━━━ Dataset ━━━
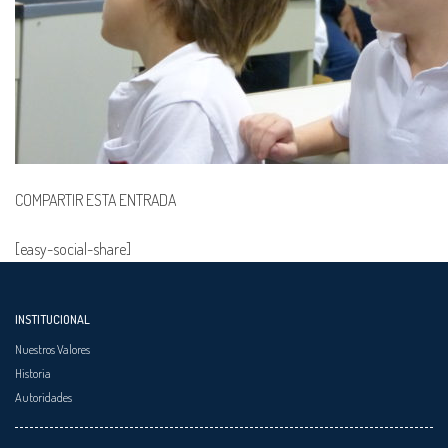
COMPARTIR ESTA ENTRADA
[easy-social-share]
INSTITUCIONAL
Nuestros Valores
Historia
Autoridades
━━━
━━━ Dataset ━━━
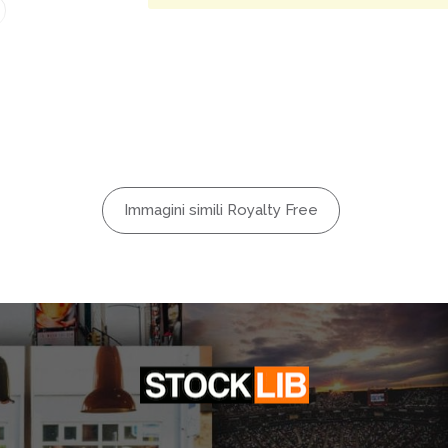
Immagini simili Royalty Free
━━━
━━━ Dataset ━━━
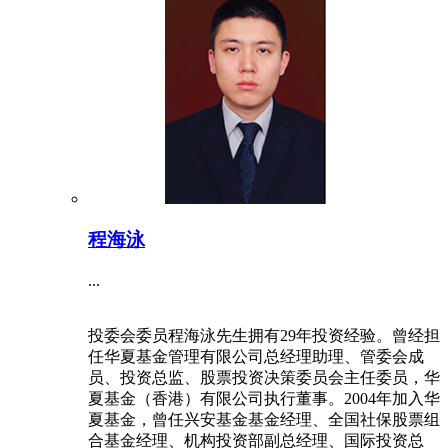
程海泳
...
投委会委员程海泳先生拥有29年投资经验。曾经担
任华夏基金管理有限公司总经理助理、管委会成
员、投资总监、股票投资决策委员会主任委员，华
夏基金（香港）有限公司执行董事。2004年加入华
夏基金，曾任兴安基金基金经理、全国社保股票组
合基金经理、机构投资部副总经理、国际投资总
━━━
What is expected.
Copy out the lines from the one containing "COMPARTIR ESTA ENTRADA" through the one containing "Autoridades", keeping both end lines and changing nothing.

Response box.
COMPARTIR ESTA ENTRADA
[easy-social-share]
INSTITUCIONAL
Nuestros Valores
Historia
Autoridades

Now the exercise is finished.